Otherwise, I’m currently working on configuring the motors. In the config.yaml file, I have this code:

axes:
shared_stepper_disable_pin: I2SO.0
x:
steps_per_mm: 100
max_rate_mm_per_min: 8000
acceleration_mm_per_sec2: 500
max_travel_mm: 350
soft_limits: true
homing:
cycle: 1
positive_direction: false
mpos_mm: 0.000
feed_mm_per_min: 300
seek_mm_per_min: 1000
settle_ms: 500
seek_scaler: 1.100
feed_scaler: 1.100

motor0:
limit_neg_pin: gpio.36:low
hard_limits: false
pulloff_mm: 2.000
stepstick:
step_pin: I2SO.1
direction_pin: I2SO.2:low

I would like to know which lines are important and how to configure them as correctly as possible.
also I would like to start small and gradually increase the speed to avoid damaging my CNC

Thanks

Looks like you’ve slowed down max speed and acceleration about 50% from the reference DLC32 laser config.
It should be workable. Give it a test and report how it behaves…

OK …
I have finished wiring my CNC machine… two X and Y axes… two X and Y limit switches… I would like to start by configuring the CNC’s movement speed, properly setting the travel distances… and successfully perform homing. The speed I have set seems too low, I think… but I can move correctly… and in the right direction (I initially had one X axis reversed and I corrected that). For homing, I already have an error message…

$H
[MSG:INFO: ALARM: Homing Fail Pulloff]
ALARM:8
Homing fail. Pull off travel failed to clear limit switch. Try increasing pull-off setting or check wiring.
ok

maybe the absence of a Z-axis limit switch is preventing homing… what should I do?

edit …

I tested this… I press the limit switch and I send $HX… the axis moves towards the direction of the limit switch… but when I release it, I get an error message:

$HX
[MSG:INFO: ALARM: Homing Fail Pulloff]
ALARM:8
Homing fail. Pull off travel failed to clear limit switch. Try increasing pull-off setting or check wiring.
ok

As the failure message says really…try increasing your $27 setting to 3. (type $27=3 in the console window and press return) The default setting of 1mm is sometimes not enough for the limit switch to release if the switch lever is too long.

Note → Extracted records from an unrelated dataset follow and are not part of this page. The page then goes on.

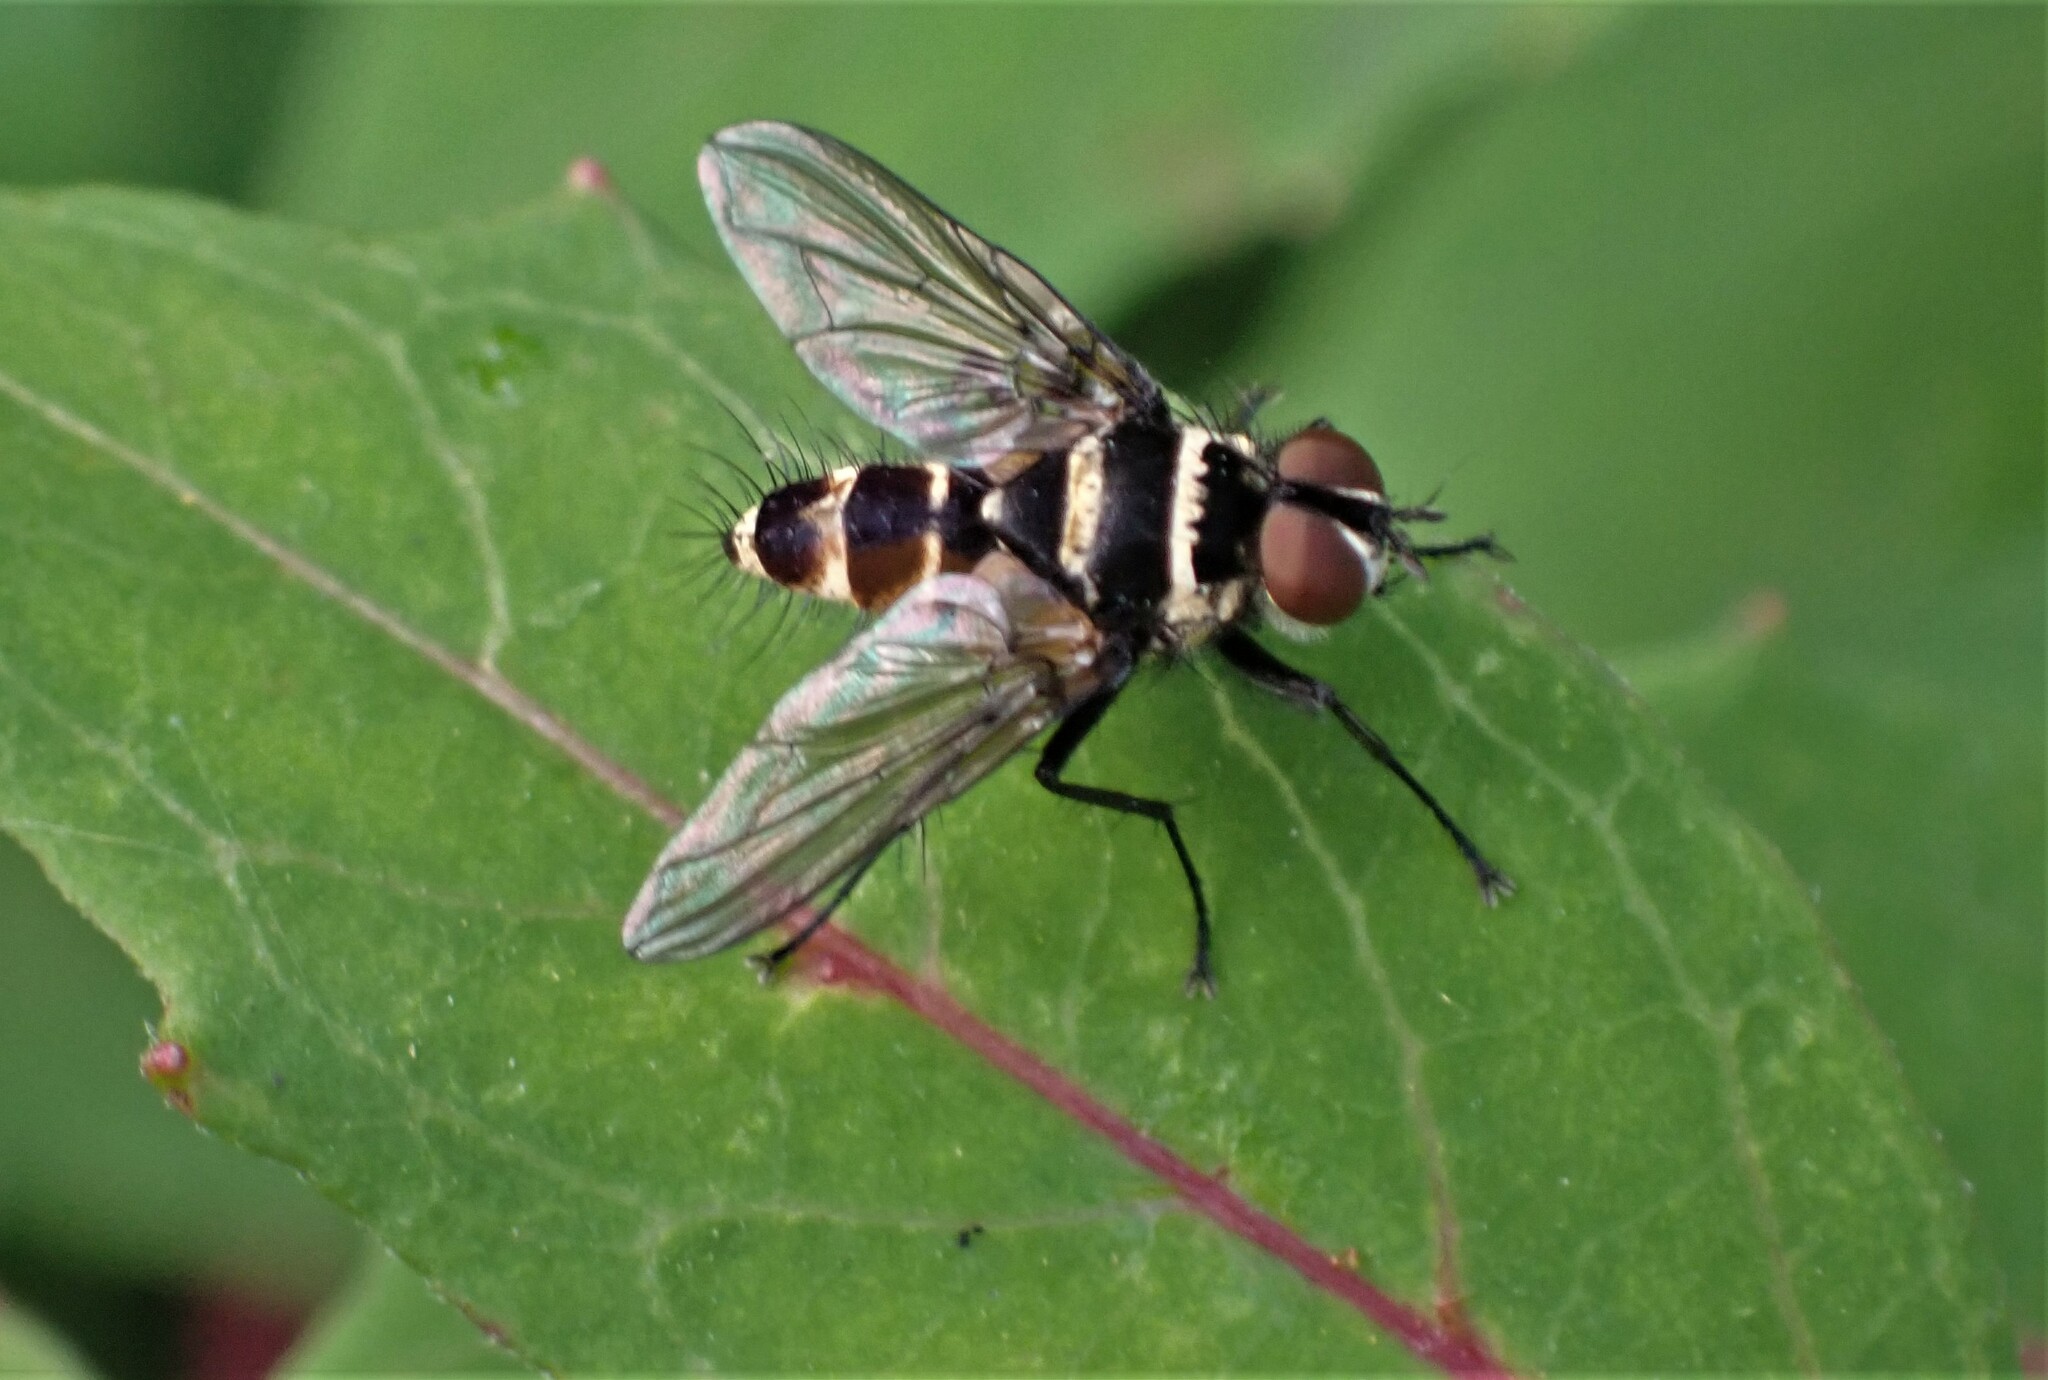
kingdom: Animalia
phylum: Arthropoda
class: Insecta
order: Diptera
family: Tachinidae
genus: Trigonospila
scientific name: Trigonospila brevifacies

If you are trying to operate the limit switches manually there is specific sequence and timing the controller needs to pass the test…not always easy to achieve.

Did you give up on your pen plotter with this board ? I have almost same setups but can’t figure it out!

No, I haven’t given up… it’s working fine… do you have a problem on your end?